Surtout pas pour prendre place, se faire une petite place là où ça ne gênerait pas trop, mais pour accuser ce monde de places – de places faites, de places refusées, de places prises ou à prendre.

Faire des cabanes sans pour autant se contenter de peu, s’accommoder de précarités de tous ordres, et encore moins les enchanter – sans jouer aux nomades ou aux démunis quand justement on ne l’est pas. Mais pour braver ces précarités, leur opposer des conduites et des convictions. Des cabanes qui ne sauraient soigner ou réparer la violence faite aux vies, mais qui la signalent, l’accusent et y répliquent en réclamant très matériellement un autre monde, qu’elles appellent à elles et que déjà elles prouvent. 

Faire des cabanes sans forcément tenir à sa cabane – tenir à sa fragilité ou la rêver en dur, installée, éternisable –, mais pour élargir les formes de vie à considérer, retenter avec elles des liens, des côtoiements, des médiations, des nouages. Faire des cabanes pour relancer l’imagination, élargir la zone à défendre, car « de la ZAD », c’est-à-dire de la vie à tenir en vie, il y en a un peu partout sur notre territoire. Faire des cabanes, donc, pour habiter cet élargissement même.
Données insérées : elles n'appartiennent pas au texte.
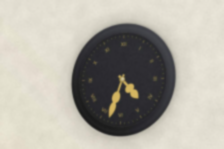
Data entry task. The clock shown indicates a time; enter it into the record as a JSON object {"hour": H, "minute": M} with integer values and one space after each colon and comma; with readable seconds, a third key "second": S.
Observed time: {"hour": 4, "minute": 33}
Faire des cabanes alors : jardiner des possibles. Prendre soin de ce qui se murmure, de ce qui se tente, de ce qui pourrait venir et qui vient déjà : l’écouter venir, le laisser pousser, le soutenir. Imaginer ce qui est, imaginer à même ce qui est. Partir de ce qui est là, en faire cas, l’élargir et le laisser rêver. Cela se passe à même l’existant, c’est-à-dire dès à présent dans la perception, l’attention et la considération : une certaine façon de guetter ce qui veut apparaître, là où des vies et des formes de vie s’essaient, tentent des sorties hors de la situation qui leur est faite ; et une certaine façon d’augmenter ces poussées, de soutenir les liens en voie de constitution, de prendre soin des idées de vie qui se phrasent, parfois de façon très ténue, comme autant de petites utopies quotidiennes : oui, on pourrait vivre aussi comme ça.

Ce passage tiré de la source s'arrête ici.